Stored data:
------------------------------------------------------------
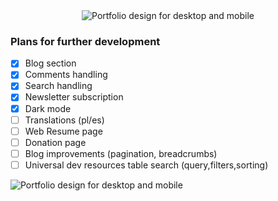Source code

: <center><img src="https://azinko.s3.eu-central-1.amazonaws.com/portfolio-lighter.svg" alt="Portfolio design for desktop and mobile"/></center>

### Plans for further development

- [x] Blog section
- [x] Comments handling
- [x] Search handling
- [x] Newsletter subscription
- [x] Dark mode
- [ ] Translations (pl/es)
- [ ] Web Resume page
- [ ] Donation page
- [ ] Blog improvements (pagination, breadcrumbs)
- [ ] Universal dev resources table search (query,filters,sorting)

![Portfolio design for desktop and mobile](https://azinko.s3.eu-central-1.amazonaws.com/az-portfolio-design.png)
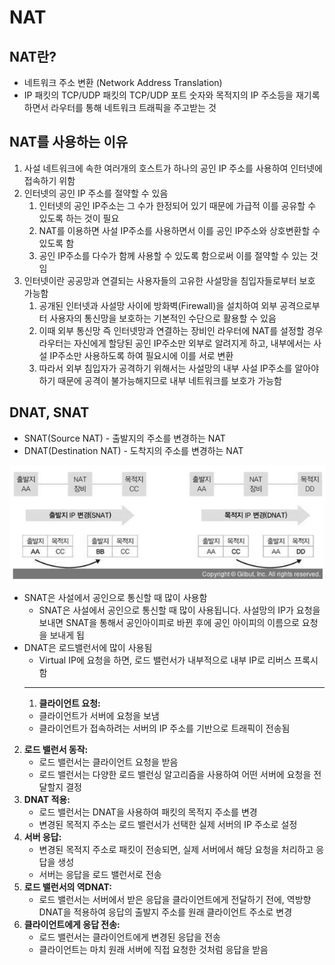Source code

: # NAT

## NAT란?

- 네트워크 주소 변환 (Network Address Translation)
- IP 패킷의 TCP/UDP 패킷의 TCP/UDP 포트 숫자와 목적지의 IP 주소등을 재기록 하면서 라우터를 통해 네트워크 트래픽을 주고받는 것

## NAT를 사용하는 이유

1. 사설 네트워크에 속한 여러개의 호스트가 하나의 공인 IP 주소를 사용하여 인터넷에 접속하기 위함
2. 인터넷의 공인 IP 주소를 절약할 수 있음
    1. 인터넷의 공인 IP주소는 그 수가 한정되어 있기 때문에 가급적 이를 공유할 수 있도록 하는 것이 필요
    2. NAT를 이용하면 사설 IP주소를 사용하면서 이를 공인 IP주소와 상호변환할 수 있도록 함
    3. 공인 IP주소를 다수가 함께 사용할 수 있도록 함으로써 이를 절약할 수 있는 것임
3. 인터넷이란 공공망과 연결되는 사용자들의 고유한 사설망을 침입자들로부터 보호 가능함
    1.  공개된 인터넷과 사설망 사이에 방화벽(Firewall)을 설치하여 외부 공격으로부터 사용자의 통신망을 보호하는 기본적인 수단으로 활용할 수 있음
    2. 이때 외부 통신망 즉 인터넷망과 연결하는 장비인 라우터에 NAT를 설정할 경우 라우터는 자신에게 할당된 공인 IP주소만 외부로 알려지게 하고, 내부에서는 사설 IP주소만 사용하도록 하여 필요시에 이를 서로 변환
    3. 따라서 외부 침입자가 공격하기 위해서는 사설망의 내부 사설 IP주소를 알아야 하기 때문에 공격이 불가능해지므로 내부 네트워크를 보호가 가능함

## DNAT, SNAT

- SNAT(Source NAT) - 출발지의 주소를 변경하는 NAT
- DNAT(Destination NAT) - 도착지의 주소를 변경하는 NAT

<img src="./image/nat1.png" alt="Alt123" width="600">

- SNAT은 사설에서 공인으로 통신할 때 많이 사용함
    - SNAT은 사설에서 공인으로 통신할 때 많이 사용됩니다. 사설망의 IP가 요청을 보내면 SNAT을 통해서 공인아이피로 바뀐 후에 공인 아이피의 이름으로 요청을 보내게 됩
- DNAT은 로드밸런서에 많이 사용됨
    - Virtual IP에 요청을 하면, 로드 밸런서가 내부적으로 내부 IP로 리버스 프록시함
    ---
    1. **클라이언트 요청:**
    - 클라이언트가 서버에 요청을 보냄
    - 클라이언트가 접속하려는 서버의 IP 주소를 기반으로 트래픽이 전송됨
2. **로드 밸런서 동작:**
    - 로드 밸런서는 클라이언트 요청을 받음
    - 로드 밸런서는 다양한 로드 밸런싱 알고리즘을 사용하여 어떤 서버에 요청을 전달할지 결정
3. **DNAT 적용:**
    - 로드 밸런서는 DNAT을 사용하여 패킷의 목적지 주소를 변경
    - 변경된 목적지 주소는 로드 밸런서가 선택한 실제 서버의 IP 주소로 설정
4. **서버 응답:**
    - 변경된 목적지 주소로 패킷이 전송되면, 실제 서버에서 해당 요청을 처리하고 응답을 생성
    - 서버는 응답을 로드 밸런서로 전송
5. **로드 밸런서의 역DNAT:**
    - 로드 밸런서는 서버에서 받은 응답을 클라이언트에게 전달하기 전에, 역방향 DNAT을 적용하여 응답의 출발지 주소를 원래 클라이언트 주소로 변경
6. **클라이언트에게 응답 전송:**
    - 로드 밸런서는 클라이언트에게 변경된 응답을 전송
    - 클라이언트는 마치 원래 서버에 직접 요청한 것처럼 응답을 받음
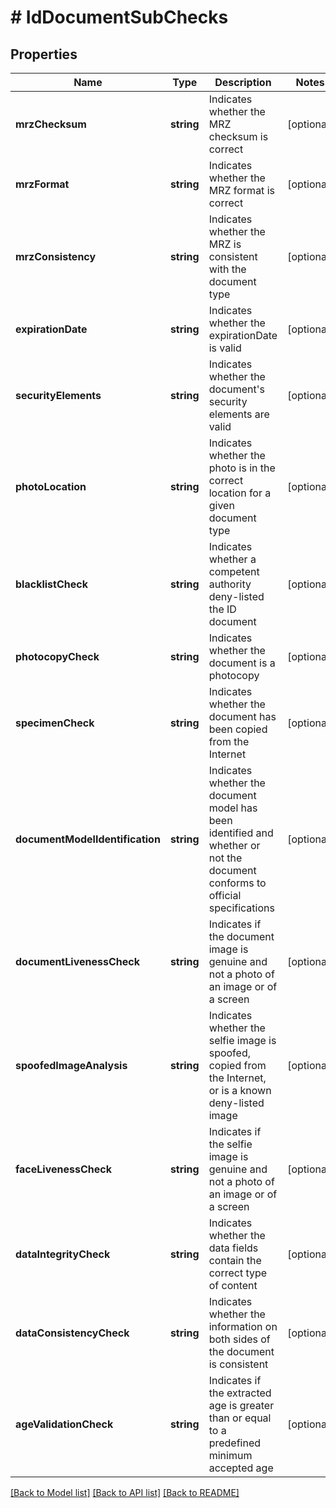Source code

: # # IdDocumentSubChecks

## Properties

Name | Type | Description | Notes
------------ | ------------- | ------------- | -------------
**mrzChecksum** | **string** | Indicates whether the MRZ checksum is correct | [optional]
**mrzFormat** | **string** | Indicates whether the MRZ format is correct | [optional]
**mrzConsistency** | **string** | Indicates whether the MRZ is consistent with the document type | [optional]
**expirationDate** | **string** | Indicates whether the expirationDate is valid | [optional]
**securityElements** | **string** | Indicates whether the document&#39;s security elements are valid | [optional]
**photoLocation** | **string** | Indicates whether the photo is in the correct location for a given document type | [optional]
**blacklistCheck** | **string** | Indicates whether a competent authority deny-listed the ID document | [optional]
**photocopyCheck** | **string** | Indicates whether the document is a photocopy | [optional]
**specimenCheck** | **string** | Indicates whether the document has been copied from the Internet | [optional]
**documentModelIdentification** | **string** | Indicates whether the document model has been identified and whether or not the document conforms to official specifications | [optional]
**documentLivenessCheck** | **string** | Indicates if the document image is genuine and not a photo of an image or of a screen | [optional]
**spoofedImageAnalysis** | **string** | Indicates whether the selfie image is spoofed, copied from the Internet, or is a known deny-listed image | [optional]
**faceLivenessCheck** | **string** | Indicates if the selfie image is genuine and not a photo of an image or of a screen | [optional]
**dataIntegrityCheck** | **string** | Indicates whether the data fields contain the correct type of content | [optional]
**dataConsistencyCheck** | **string** | Indicates whether the information on both sides of the document is consistent | [optional]
**ageValidationCheck** | **string** | Indicates if the extracted age is greater than or equal to a predefined minimum accepted age | [optional]

[[Back to Model list]](../../README.md#models) [[Back to API list]](../../README.md#endpoints) [[Back to README]](../../README.md)
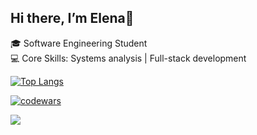 ## Hi there, I’m Elena👋

🎓 Software Engineering Student </br>
💻 Core Skills: Systems analysis | Full-stack development

[![Top Langs](https://github-readme-stats.vercel.app/api/top-langs/?username=ElenaDanchenko&layout=compact)](https://github.com/anuraghazra/github-readme-stats)

[![codewars](https://www.codewars.com/users/ElenaDanchenko/badges/small)](https://www.codewars.com/users/ElenaDanchenko) 

![](https://komarev.com/ghpvc/?username=ElenaDanchenko)



<!--
**ElenaDanchenko/ElenaDanchenko** is a ✨ _special_ ✨ repository because its `README.md` (this file) appears on your GitHub profile.

Here are some ideas to get you started:

- 🔭 I’m currently working on ...
- 🌱 I’m currently learning ...
- 👯 I’m looking to collaborate on ...
- 🤔 I’m looking for help with ...
- 💬 Ask me about ...
- 📫 How to reach me: ...
- 😄 Pronouns: ...
- ⚡ Fun fact: ...
-->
------------------------------------------------------------
Aim of the task: Each line of the data that holds "인터넷의" should be reported.

Solution to this exercise:
2. 인터넷의 공인 IP 주소를 절약할 수 있음
    1. 인터넷의 공인 IP주소는 그 수가 한정되어 있기 때문에 가급적 이를 공유할 수 있도록 하는 것이 필요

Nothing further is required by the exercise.